OK, but I basically want to include all official updates here but I just want to delay/control rolling them out to make sure there are no surprises. That means I need to copy that whole repository (of a size you said was such a problem mirroring that you had to break it at the point releases) and repeat the copy for every state where I might want repeatable updates or I have to track every change. I do realize that both of these options are possible, I just don't see why anyone considers them desirable. Compare it to how you get a set of consistent updates from a cvs repository where someone has tagged the 'known good' states as the changes were added.
One of the key reasons that CVS works so well for source is that, once the initial import is done, everything is done via diffs and patches. This makes the repository smaller, and automatically makes the things CVS does well (multiple versions, consistent repository states) done. While a CVS commit is in progress, for instance, other users still see the previous state; this is not true for a YUM repository. When the mirroring of the repo takes so long, the result becomes that the repositories on the mirrors could, during heavy updates, be in an inconsistent state more often that not. As the percentage of inconsistent states versus consistent states rise, the usefullness of the repository falls exponentially.

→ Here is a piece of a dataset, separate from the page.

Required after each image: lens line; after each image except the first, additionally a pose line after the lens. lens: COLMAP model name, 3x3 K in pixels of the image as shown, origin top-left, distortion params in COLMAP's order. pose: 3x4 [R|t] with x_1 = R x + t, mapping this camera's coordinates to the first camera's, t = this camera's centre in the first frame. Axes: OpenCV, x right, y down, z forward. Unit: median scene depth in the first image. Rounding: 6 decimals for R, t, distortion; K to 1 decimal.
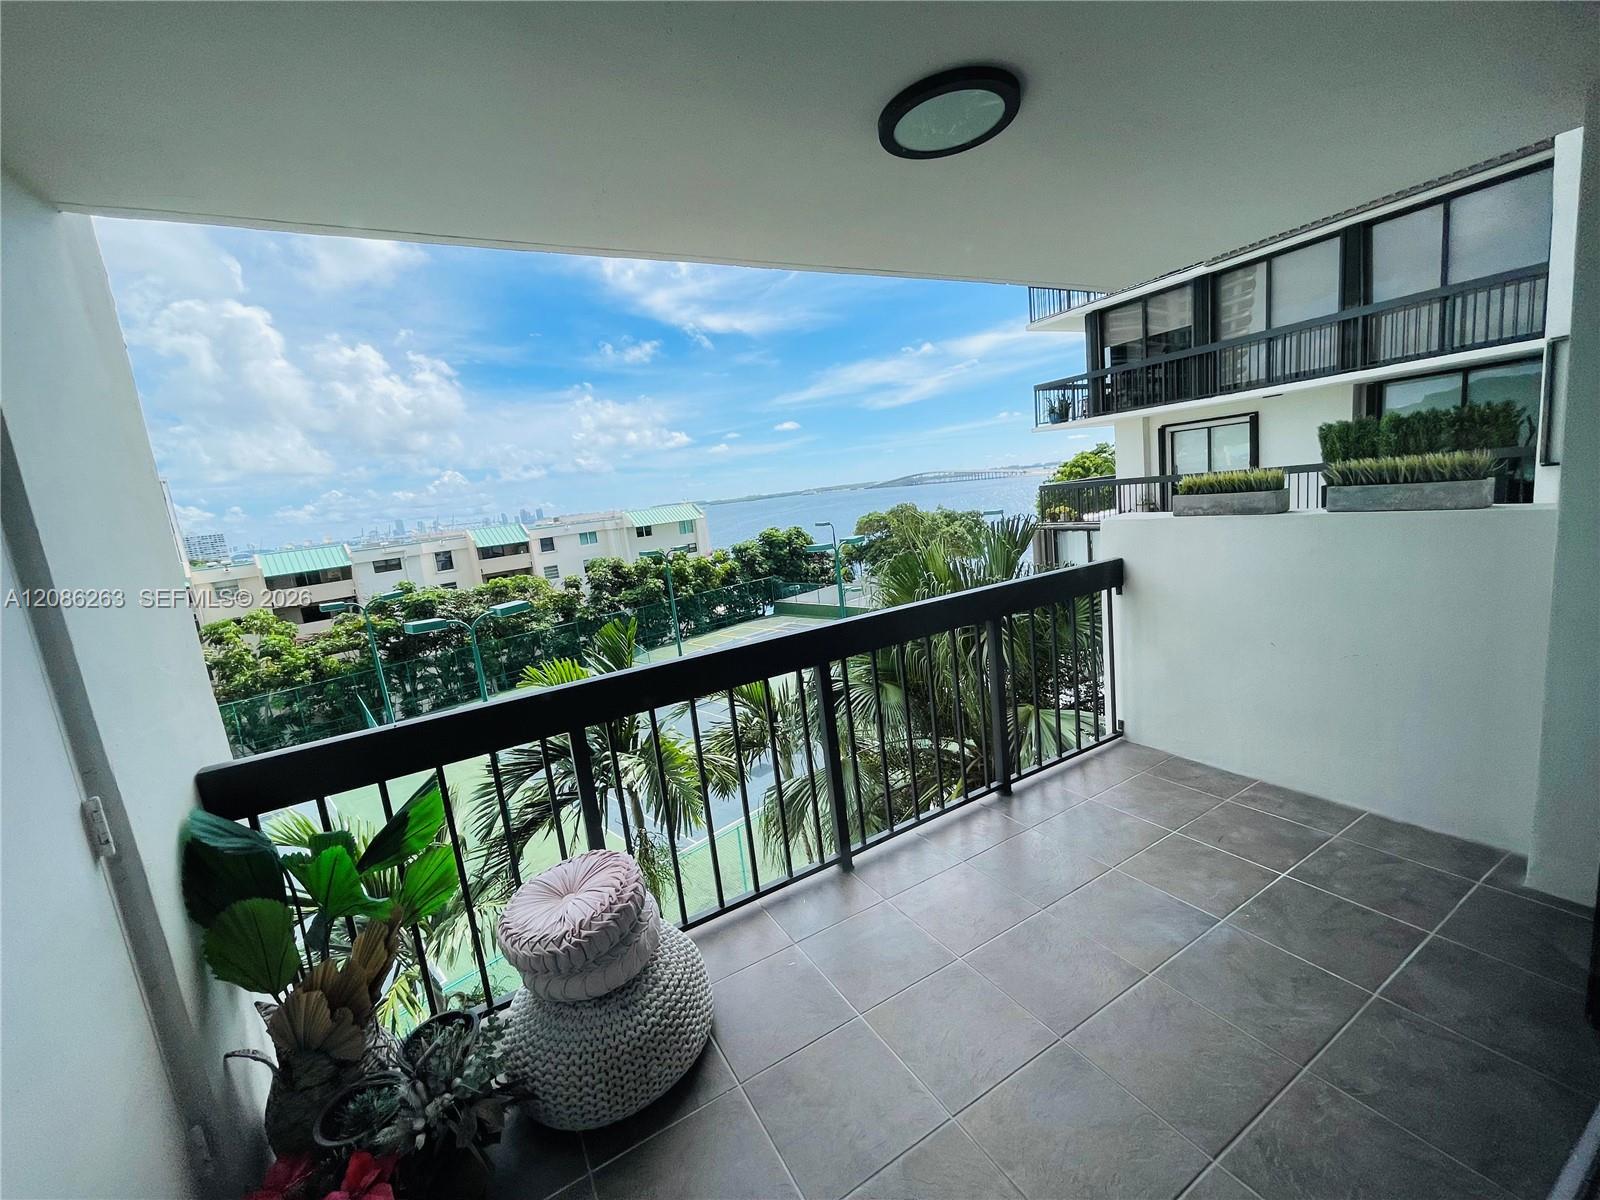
lens RADIAL K [[647.7, 0, 796.8], [0, 647.7, 603.2], [0, 0, 1]] dist [0.000140, -0.000522]
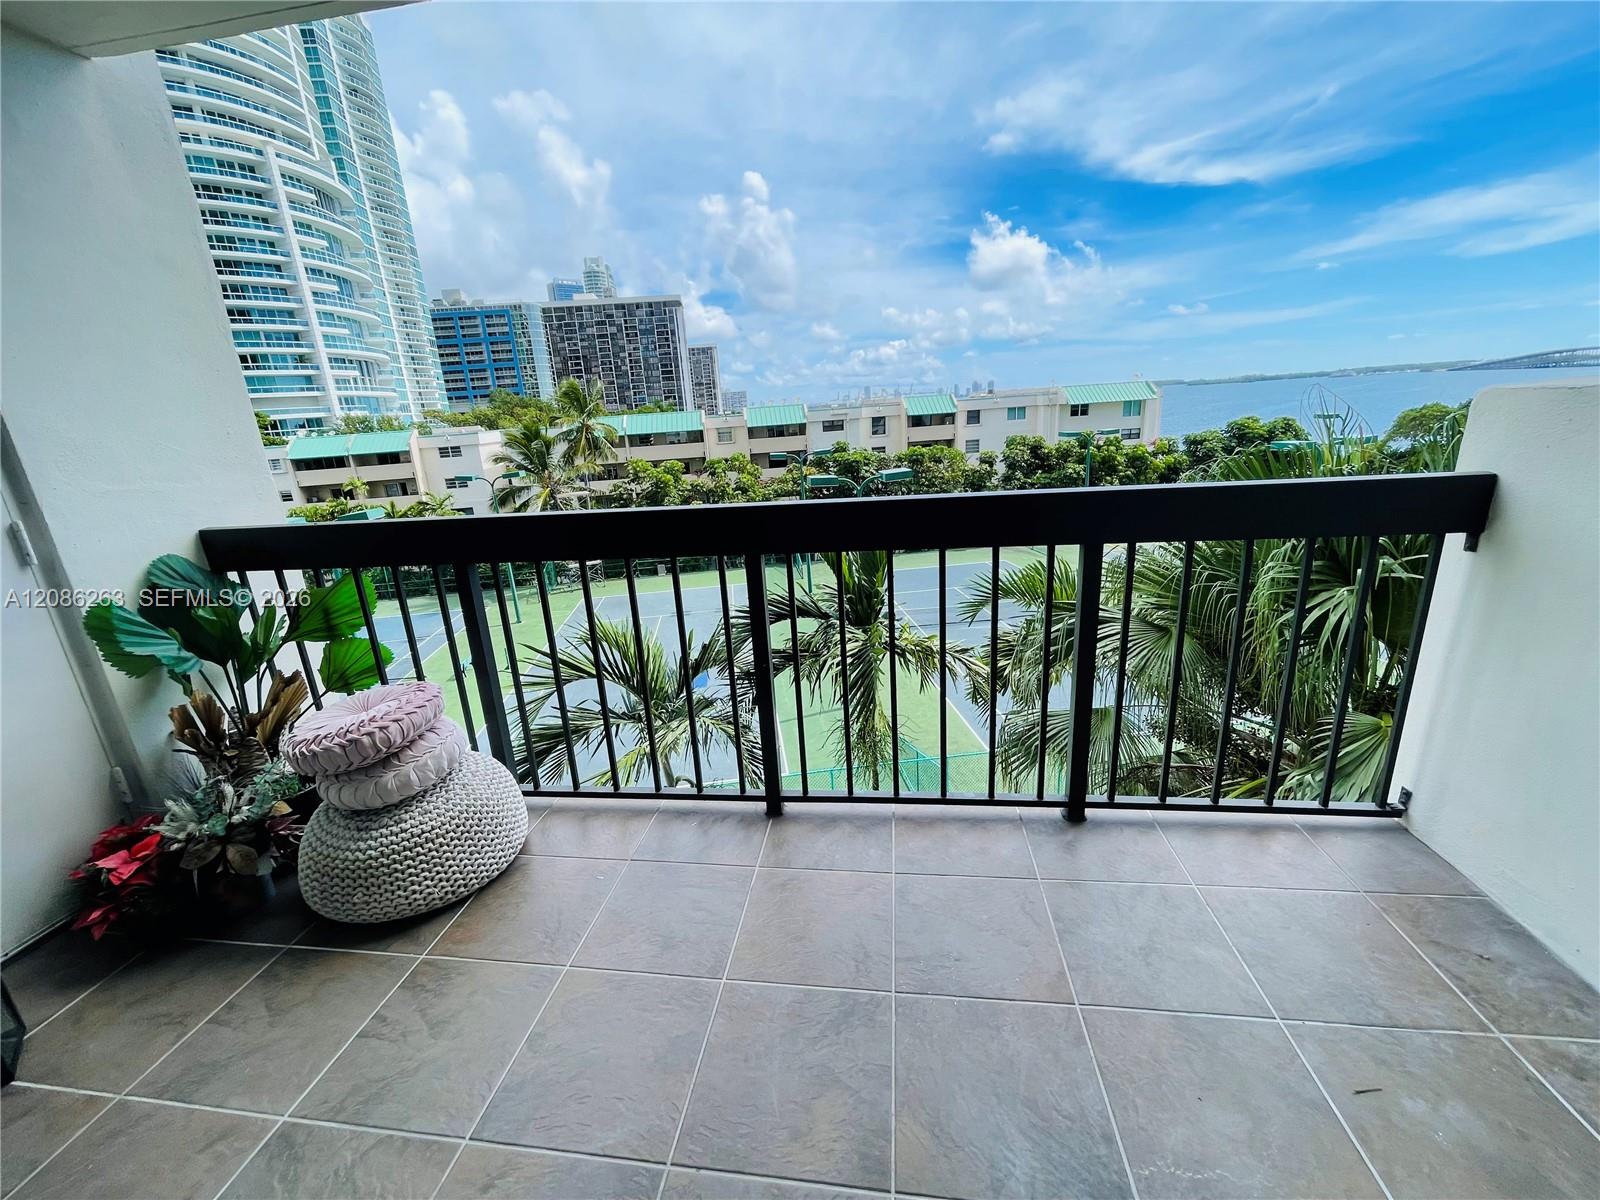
lens RADIAL K [[647.7, 0, 794.7], [0, 647.7, 601.0], [0, 0, 1]] dist [0.000140, -0.000522]
pose [[0.790475, 0.233824, -0.566106, 0.084844], [-0.128677, 0.967033, 0.219747, -0.004013], [0.598825, -0.100860, 0.794503, 0.070276]]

This seems a good application for differential or 'patch' RPM's and a CVS-like RPM repository. The mirroring requirements alone make, in my mind at least, a good case for patch RPM's that take up far less space (and take far less time to mirror, and can be mirrored in a transaction so that the repository, to the yum enduser, is ALWAYS consistent), and then a CVS-like RPM repository that stores the initial import and all patches from that import, and builds the desired RPM on the fly. Really, this problem has been dealt with before in the various revision control systems. To mirror the whole repository, something like CVSup that gets a consistent copy could be built. A portion of this infrastructure is available now as yam, but the underlying repository is far from ACID compliant (and now we're talking databases).
The mirroring size difference alone might make it worthwhile. But, it is likely to require more CPU; one of those trade-offs: CPU versus disk and bandwidth.